Na camioneta

13.10.23

Há várias razões para usar os transportes públicos, desde logo este clima tropical no Outono a fazer-nos temer o que já se sabe há muito tempo, mas aquilo de que mais gosto no meu percurso habitual do último ano (sim, a casa ainda está em obras) é ouvir as conversas entre os passageiros, normalmente senhoras idosas, e o motorista. Além de achar fascinante como todos se conhecem e falam uns dos outros, acontece de assistirmos a conversas sobre assuntos na ordem do dia que funcionam, muitas vezes, como um balão de ar no meio desta turbidez. Ler a conversa não tem o mesmo efeito que ouvi-la naquele contexto, mas deixo-a aqui para memória futura.
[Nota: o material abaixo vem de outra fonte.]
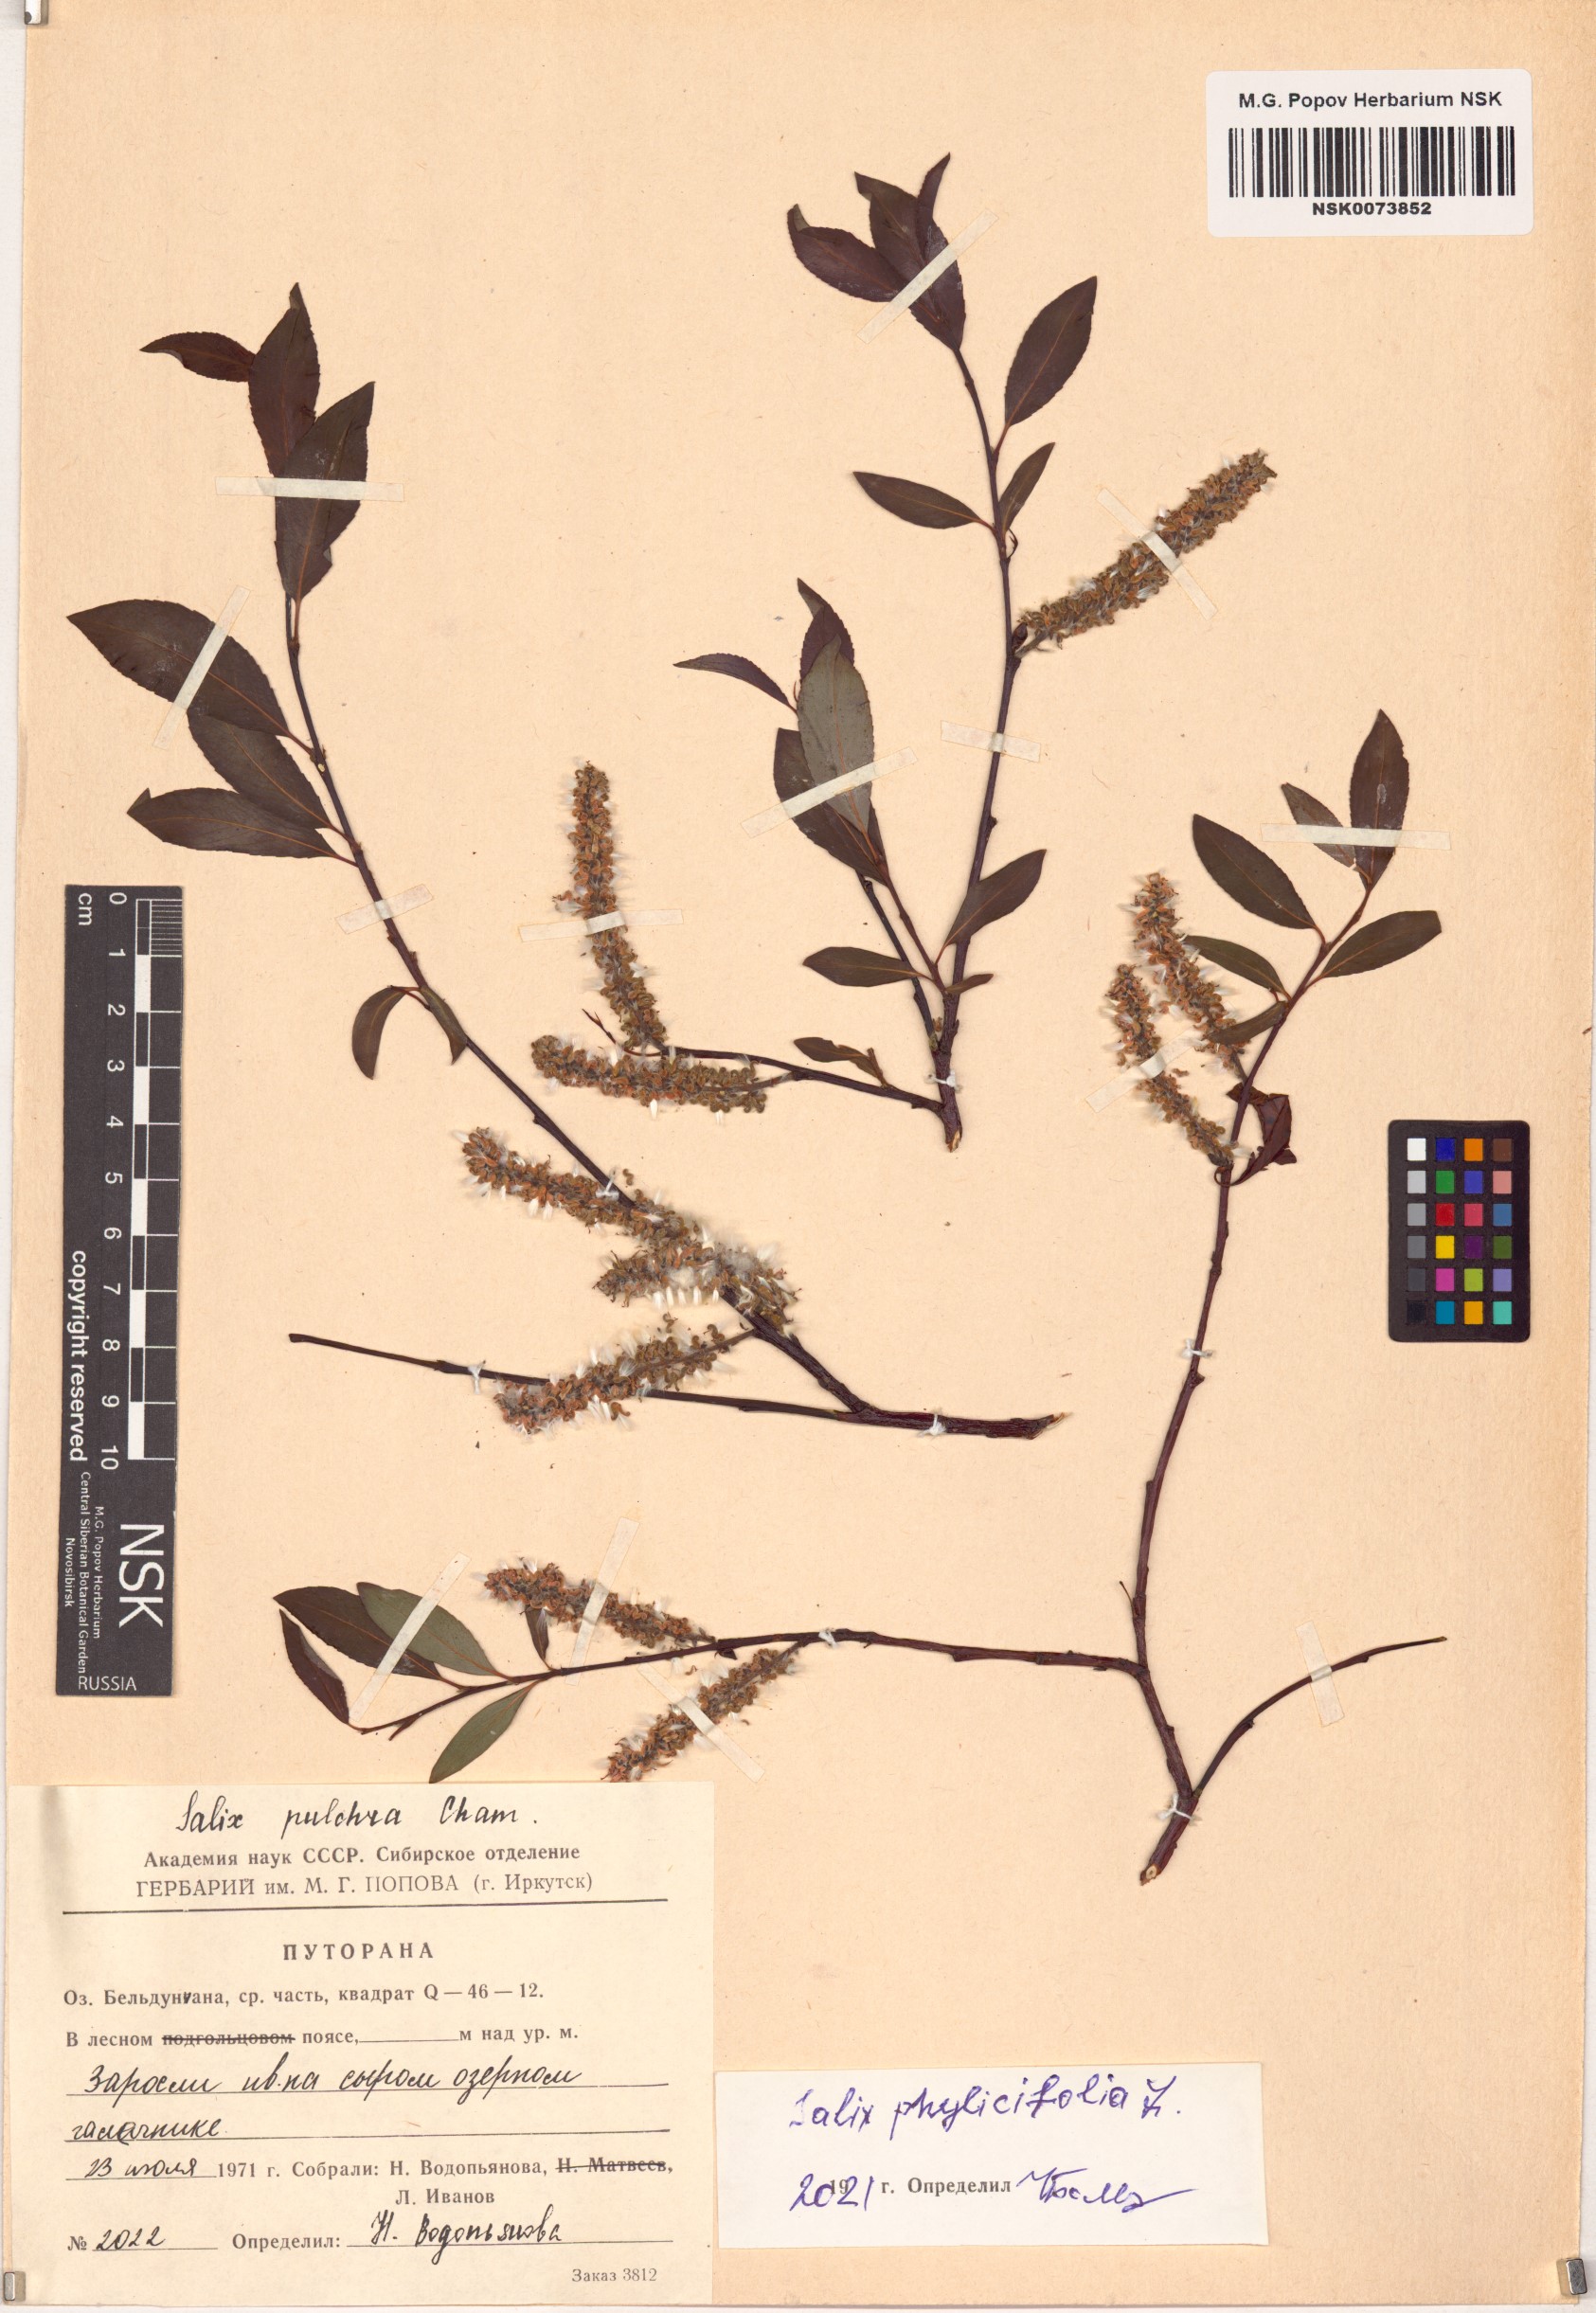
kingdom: Plantae
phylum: Tracheophyta
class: Magnoliopsida
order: Malpighiales
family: Salicaceae
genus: Salix
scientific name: Salix phylicifolia
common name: Tea-leaved willow
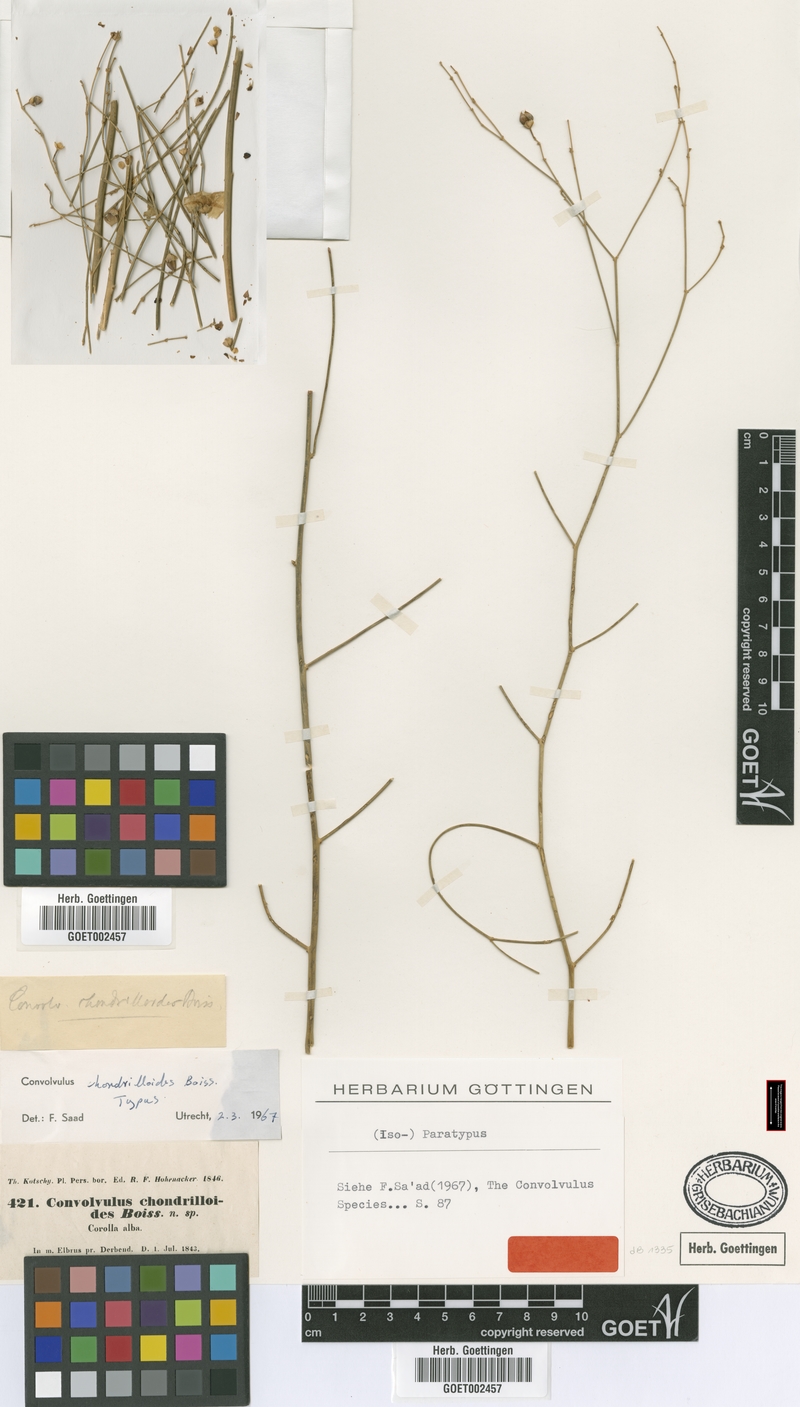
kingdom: Plantae
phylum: Tracheophyta
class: Magnoliopsida
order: Solanales
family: Convolvulaceae
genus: Convolvulus
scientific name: Convolvulus chondrilloides
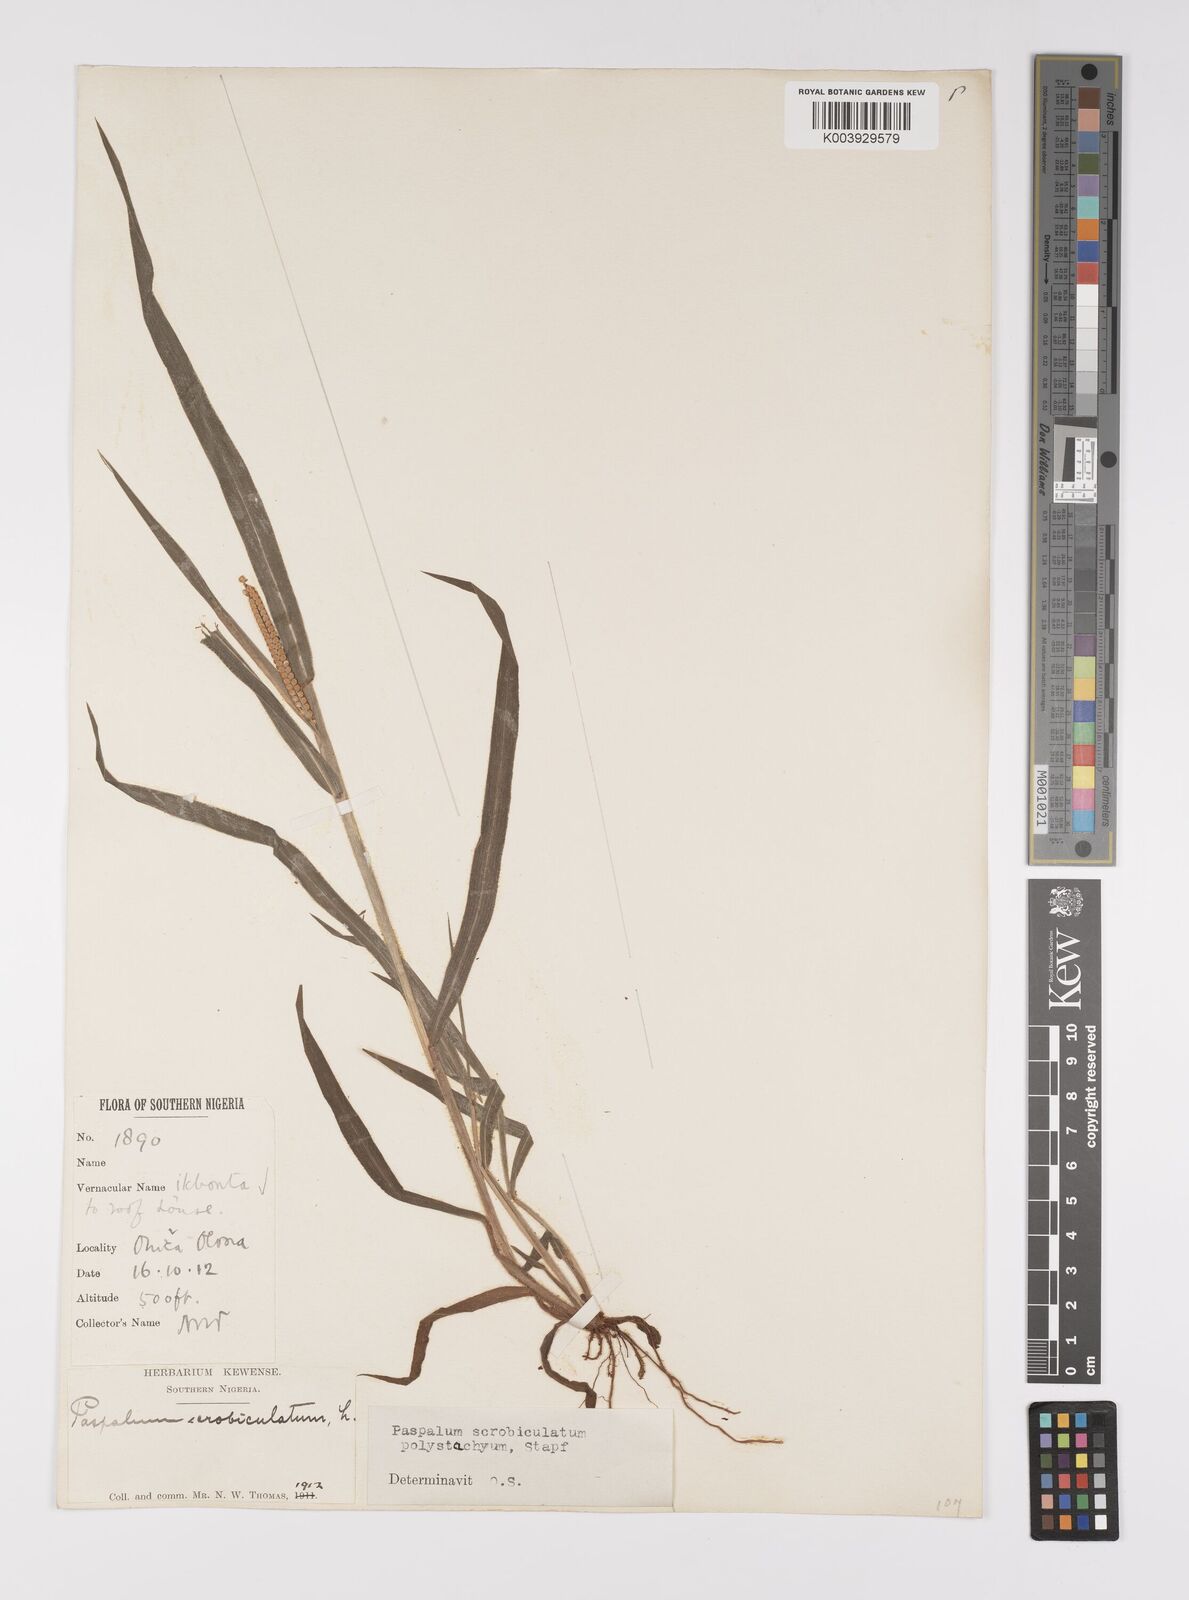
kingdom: Plantae
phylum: Tracheophyta
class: Liliopsida
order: Poales
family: Poaceae
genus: Paspalum
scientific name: Paspalum scrobiculatum
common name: Kodo millet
Foi em Terroso que a senhora, que teria entre 70 e 80 anos, entrou na camioneta (diferente de autocarro, apesar de cumprir a mesma função) e sentou-se no banco da frente. A conversa começou, como não poderia deixar de ser, pelo tempo e foi por ali fora.

Passageira: Está um tempo que nem no Verão

Motorista: É, nem sequer há nortada!

P: Está mesmo muito bom!

(silêncio)

P: Parece que temos mais uma guerra

M: O quê, na Palestina? Aquilo ali esteve sempre em guerra

P: Pois, mas parece que agora está ruim. É uma pena. É tão bonito...

M:  Esteve lá?

P: Estive, há uns anos. É um povo tão feliz, sempre a cantar!

M: A cantar?

P: Sim, aqueles cânticos que se ouvem nos altifalantes, estão todo o dia naquilo. Nós fomos ver Jerusalem, as catedrais...era cada uma mais bonita! Os padres levavam os filhos...

M: Os padres lá têm filhos?

P: Têm. E mulheres

M: Aqui também deviam ter. Os homens lá usam vestidos, não é?

P: É, ou pelo menos era, agora não sei. A gente vê na televisão eles a falar e estão vestidos com fatos como os daqui, menos o que manda, o... Ramon não sei quê... não me lembro do nome... Também vimos o Mar Morto

M: O Mar Morto é para aqueles lados?

P: É. E atravessamos o deserto para ir a Telaviv. Era tanto pó!!

M: E havia estradas no deserto?

P: Não, havia um caminho por onde passavam os carros e a camioneta onde nós íamos, mas não eram estradas como esta.

M: Há quantos anos é que foi lá?

P: (depois de pensar um bom bocado) Há uns 40 anos. Foram daqui duas camionetas, uma do Porto e outra de Lisboa. Nós fomos na que saiu de Lisboa. O guia era espanhol.

M: Ah, agora deve haver estradas

P: Não sei, agora deve estar tudo destruído.